What you should do: Establish how many lines in the entries hold the string "vedere". The number by itself is the whole answer.

- - - - -

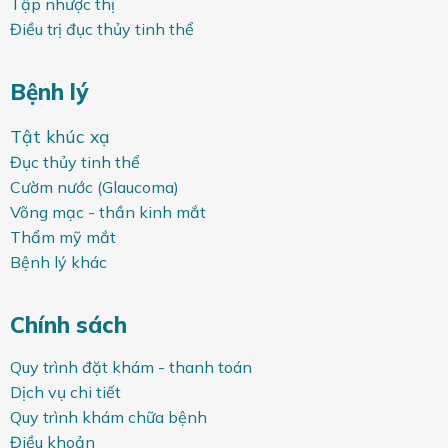
Tập nhược thị
Điều trị đục thủy tinh thể
Bệnh lý
Tật khúc xạ
Đục thủy tinh thể
Cườm nước (Glaucoma)
Võng mạc - thần kinh mắt
Thẩm mỹ mắt
Bệnh lý khác
Chính sách
Quy trình đặt khám - thanh toán
Dịch vụ chi tiết
Quy trình khám chữa bệnh
Điều khoản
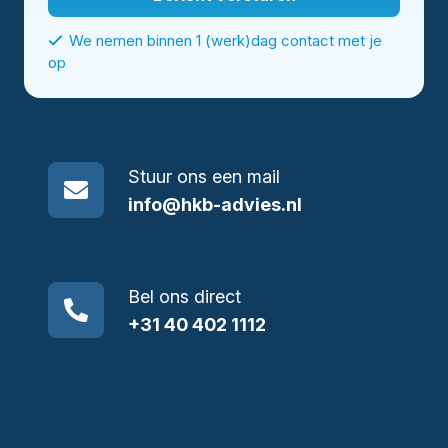
We nemen binnen 1 (werk)dag contact met je
op
Stuur ons een mail
info@hkb-advies.nl
Bel ons direct
+31 40 402 1112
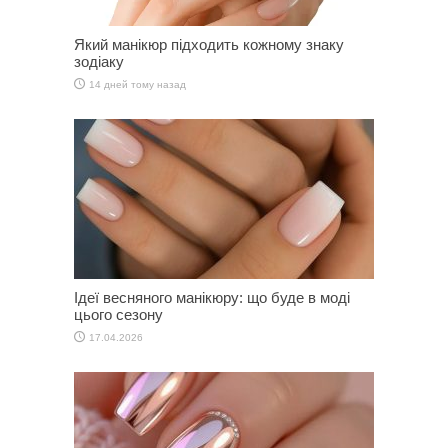
Який манікюр підходить кожному знаку
зодіаку
14 дней тому назад
Ідеї весняного манікюру: що буде в моді
цього сезону
17.04.2026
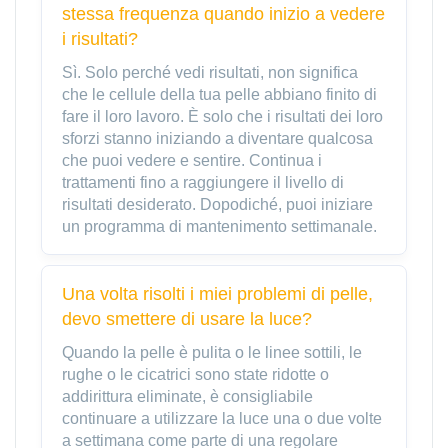
stessa frequenza quando inizio a vedere
i risultati?
Sì. Solo perché vedi risultati, non significa
che le cellule della tua pelle abbiano finito di
fare il loro lavoro. È solo che i risultati dei loro
sforzi stanno iniziando a diventare qualcosa
che puoi vedere e sentire. Continua i
trattamenti fino a raggiungere il livello di
risultati desiderato. Dopodiché, puoi iniziare
un programma di mantenimento settimanale.
Una volta risolti i miei problemi di pelle,
devo smettere di usare la luce?
Quando la pelle è pulita o le linee sottili, le
rughe o le cicatrici sono state ridotte o
addirittura eliminate, è consigliabile
continuare a utilizzare la luce una o due volte
a settimana come parte di una regolare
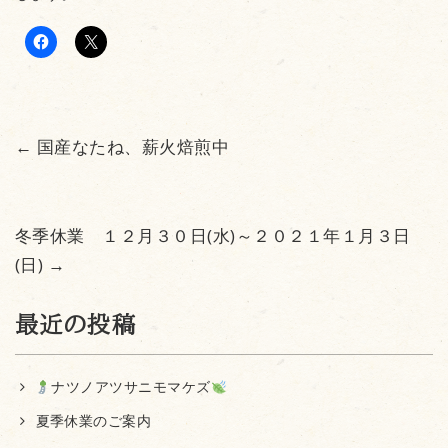
←
国産なたね、薪火焙煎中
冬季休業 １２月３０日(水)～２０２１年１月３日
(日)
→
最近の投稿
ナツノアツサニモマケズ
夏季休業のご案内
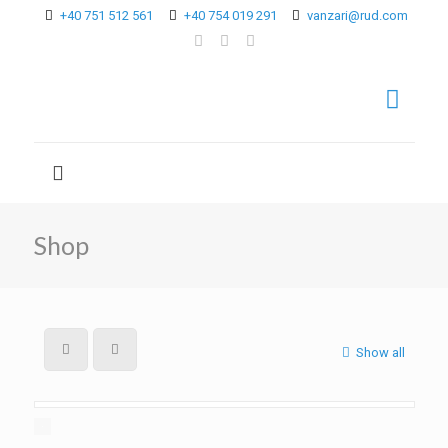
+40 751 512 561
+40 754 019 291
vanzari@rud.com
Shop
Show all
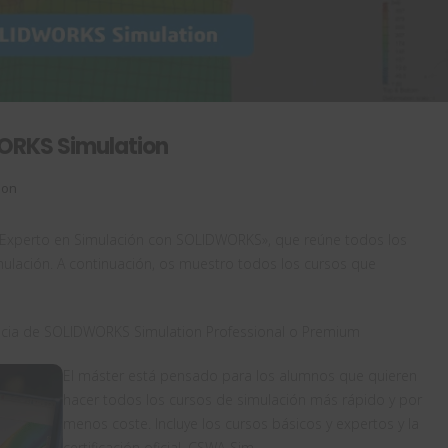
WORKS Simulation
ion
Experto en Simulación con SOLIDWORKS», que reúne todos los
ulación. A continuación, os muestro todos los cursos que
cencia de SOLIDWORKS Simulation Professional o Premium
El máster está pensado para los alumnos que quieren
hacer todos los cursos de simulación más rápido y por
menos coste. Incluye los cursos básicos y expertos y la
certificación oficial, CSWA-Sim.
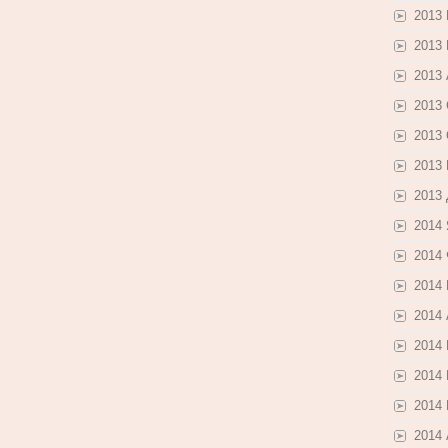
2013
2013
2013 
2013
2013
2013
2013
2014
2014
2014
2014
2014
2014
2014
2014 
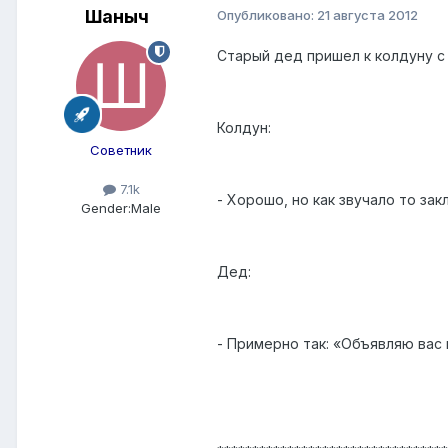
Шаныч
Опубликовано:
21 августа 2012
Старый дед пришел к колдуну с 
Колдун:
Советник
7.1k
- Хорошо, но как звучало то за
Gender:
Male
Дед:
- Примерно так: «Объявляю вас 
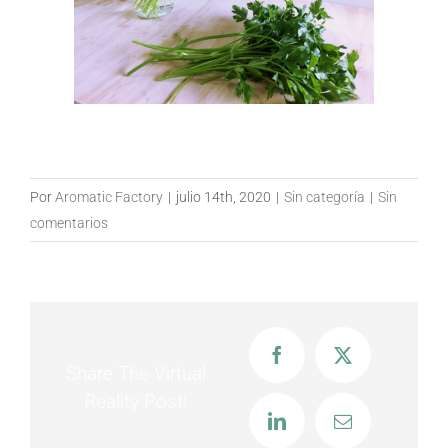
Por
Aromatic Factory
|
julio 14th, 2020
|
Sin categoría
|
Sin
comentarios
Facebook
X
Share The Virtual
Reality Post!
LinkedIn
Correo
electrónico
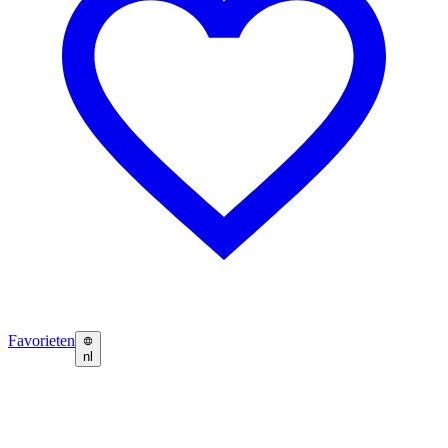
Favorieten
nl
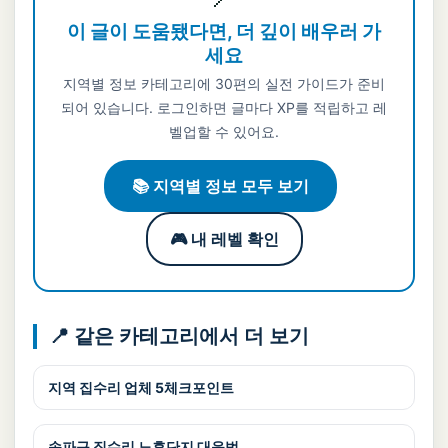
이 글이 도움됐다면, 더 깊이 배우러 가
세요
지역별 정보 카테고리에 30편의 실전 가이드가 준비
되어 있습니다. 로그인하면 글마다 XP를 적립하고 레
벨업할 수 있어요.
📚 지역별 정보 모두 보기
🎮 내 레벨 확인
📍 같은 카테고리에서 더 보기
지역 집수리 업체 5체크포인트
송파구 집수리 노후단지 대응법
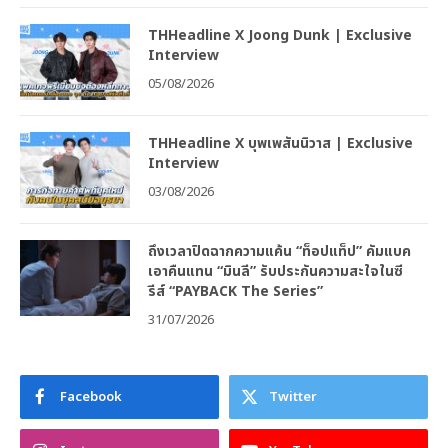
THHeadline X Joong Dunk | Exclusive
Interview
05/08/2026
THHeadline X บุพเพสันนิวาส | Exclusive
Interview
03/08/2026
ถึงเวลาปิดฉากความแค้น “ท็อปแท็ป” คัมแบค
เอาคืนแทน “มินลี” รับประกันความสะใจในซี
รีส์ “PAYBACK The Series”
31/07/2026
Facebook
Twitter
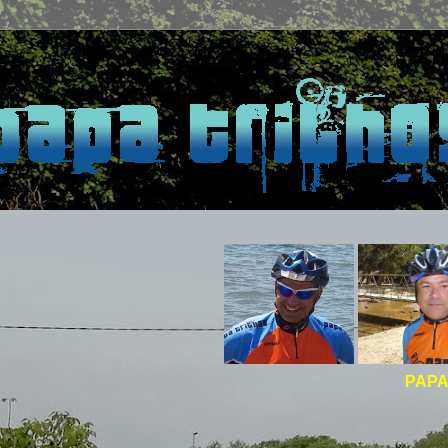
PAPA TRILHOS -
B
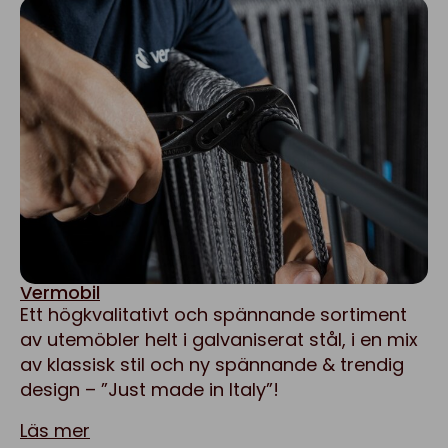
Vermobil
Ett högkvalitativt och spännande sortiment
av utemöbler helt i galvaniserat stål, i en mix
av klassisk stil och ny spännande & trendig
design – ”Just made in Italy”!
Läs mer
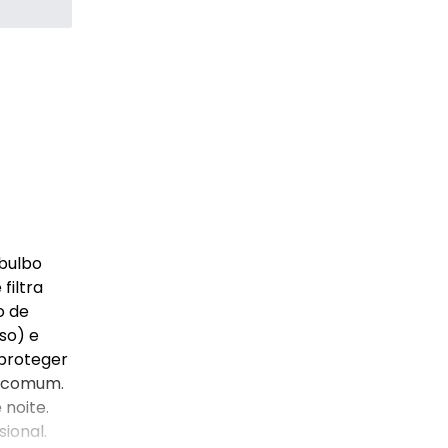
bulbo
filtra
o de
so) e
 proteger
a comum.
 noite.
sional.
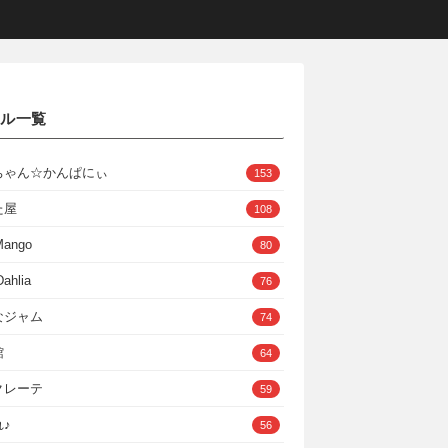
クル一覧
ちゃん☆かんぱにぃ
153
た屋
108
Mango
80
ahlia
76
なジャム
74
館
64
クレーテ
59
♪
56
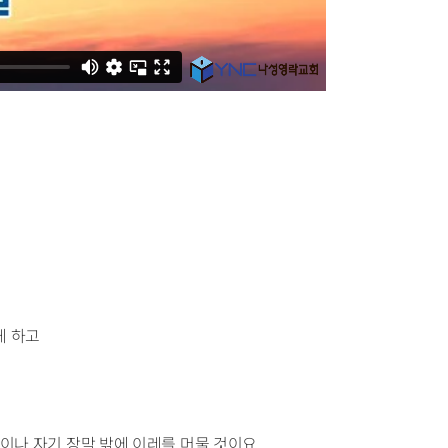
게 하고
것이나 자기 장막 밖에 이레를 머물 것이요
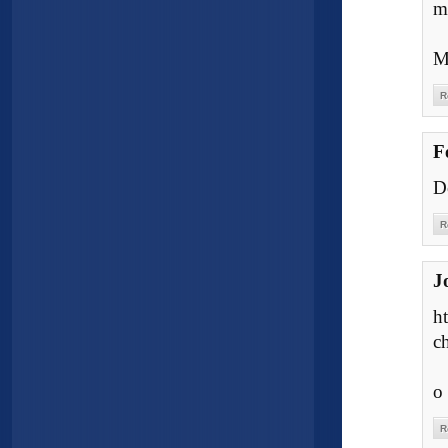
m
M
R
F
Do
R
J
h
c
o
R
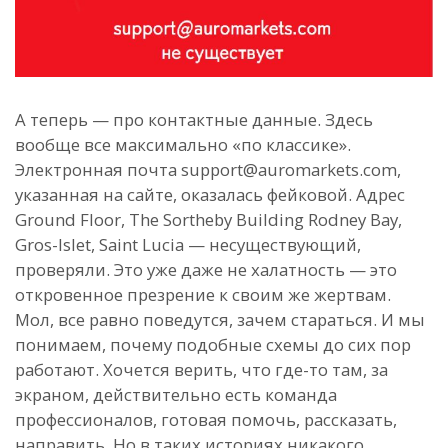
А теперь — про контактные данные. Здесь
вообще все максимально «по классике».
Электронная почта support@auromarkets.com,
указанная на сайте, оказалась фейковой. Адрес
Ground Floor, The Sortheby Building Rodney Bay,
Gros-Islet, Saint Lucia — несуществующий,
проверяли. Это уже даже не халатность — это
откровенное презрение к своим же жертвам.
Мол, все равно поведутся, зачем стараться. И мы
понимаем, почему подобные схемы до сих пор
работают. Хочется верить, что где-то там, за
экраном, действительно есть команда
профессионалов, готовая помочь, рассказать,
направить. Но в таких историях никакого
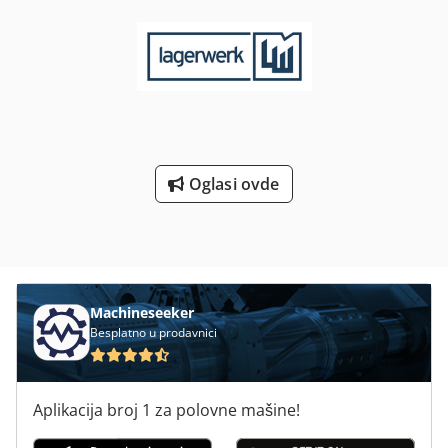
основе 980 мм - Конструкција размотавача ручно
ротирајућа за 180° са закључавањем - Централно ширење
преко подесиве полуге - Механичка диск кочница, подесиве
кочионе папучице помоћу навртке Потребан простор Д x Ш
x В 1000 x 850 x 1500 мм Тежина 190 кг У добром стању
Oglasi ovde
Machineseeker
Besplatno u prodavnici
Aplikacija broj 1 za polovne mašine!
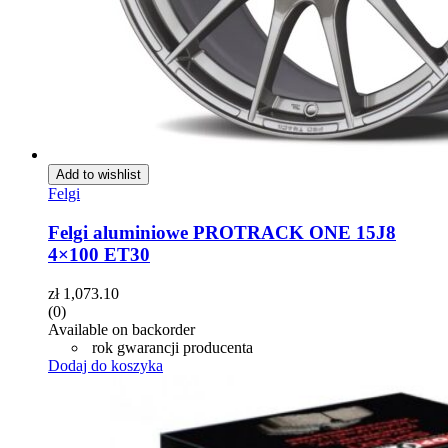
Add to wishlist
Felgi
Felgi aluminiowe PROTRACK ONE 15J8
4×100 ET30
zł
1,073.10
(0)
Available on backorder
rok gwarancji producenta
Dodaj do koszyka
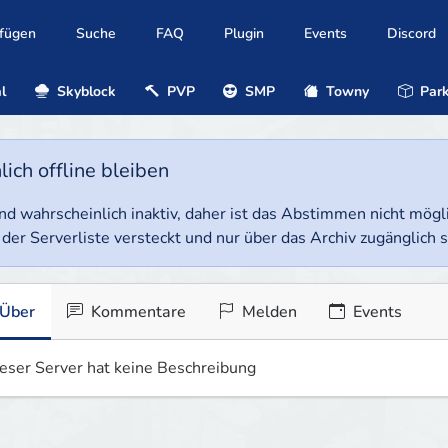
ufügen
Suche
FAQ
Plugin
Events
Discord
l
Skyblock
PVP
SMP
Towny
Park
ich offline bleiben
e und wahrscheinlich inaktiv, daher ist das Abstimmen nicht mög
 der Serverliste versteckt und nur über das Archiv zugänglich s
Über
Kommentare
Melden
Events
eser Server hat keine Beschreibung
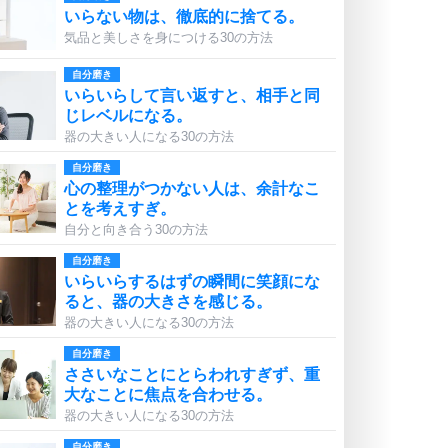
いらない物は、徹底的に捨てる。
気品と美しさを身につける30の方法
自分磨き
いらいらして言い返すと、相手と同
じレベルになる。
器の大きい人になる30の方法
自分磨き
心の整理がつかない人は、余計なこ
とを考えすぎ。
自分と向き合う30の方法
自分磨き
いらいらするはずの瞬間に笑顔にな
ると、器の大きさを感じる。
器の大きい人になる30の方法
自分磨き
ささいなことにとらわれすぎず、重
大なことに焦点を合わせる。
器の大きい人になる30の方法
自分磨き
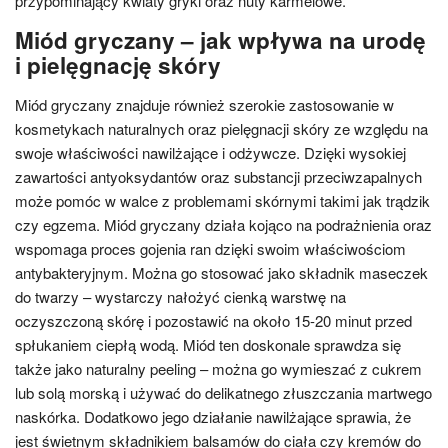
przypominający kwiaty gryki oraz nuty karmelowe.
Miód gryczany – jak wpływa na urodę
i pielęgnację skóry
Miód gryczany znajduje również szerokie zastosowanie w
kosmetykach naturalnych oraz pielęgnacji skóry ze względu na
swoje właściwości nawilżające i odżywcze. Dzięki wysokiej
zawartości antyoksydantów oraz substancji przeciwzapalnych
może pomóc w walce z problemami skórnymi takimi jak trądzik
czy egzema. Miód gryczany działa kojąco na podrażnienia oraz
wspomaga proces gojenia ran dzięki swoim właściwościom
antybakteryjnym. Można go stosować jako składnik maseczek
do twarzy – wystarczy nałożyć cienką warstwę na
oczyszczoną skórę i pozostawić na około 15-20 minut przed
spłukaniem ciepłą wodą. Miód ten doskonale sprawdza się
także jako naturalny peeling – można go wymieszać z cukrem
lub solą morską i używać do delikatnego złuszczania martwego
naskórka. Dodatkowo jego działanie nawilżające sprawia, że
jest świetnym składnikiem balsamów do ciała czy kremów do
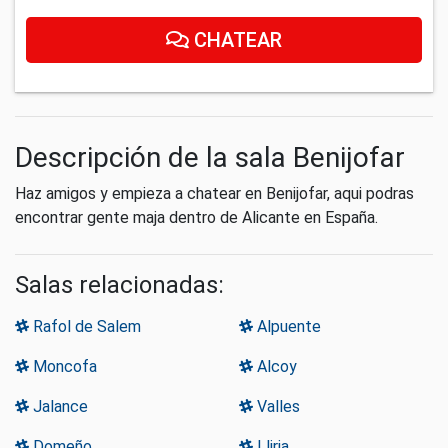
CHATEAR
Descripción de la sala Benijofar
Haz amigos y empieza a chatear en Benijofar, aqui podras
encontrar gente maja dentro de Alicante en España.
Salas relacionadas:
Rafol de Salem
Alpuente
Moncofa
Alcoy
Jalance
Valles
Domeño
Lliria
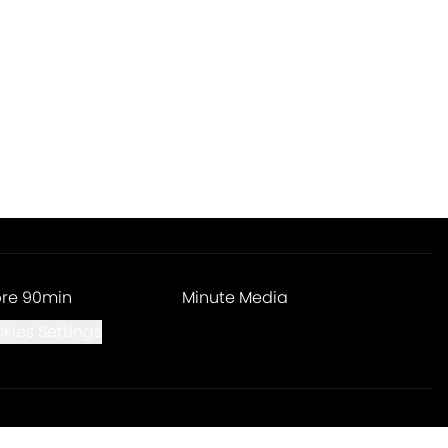
re 90min
Minute Media
kies Settings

- - - - -

Completed task: 2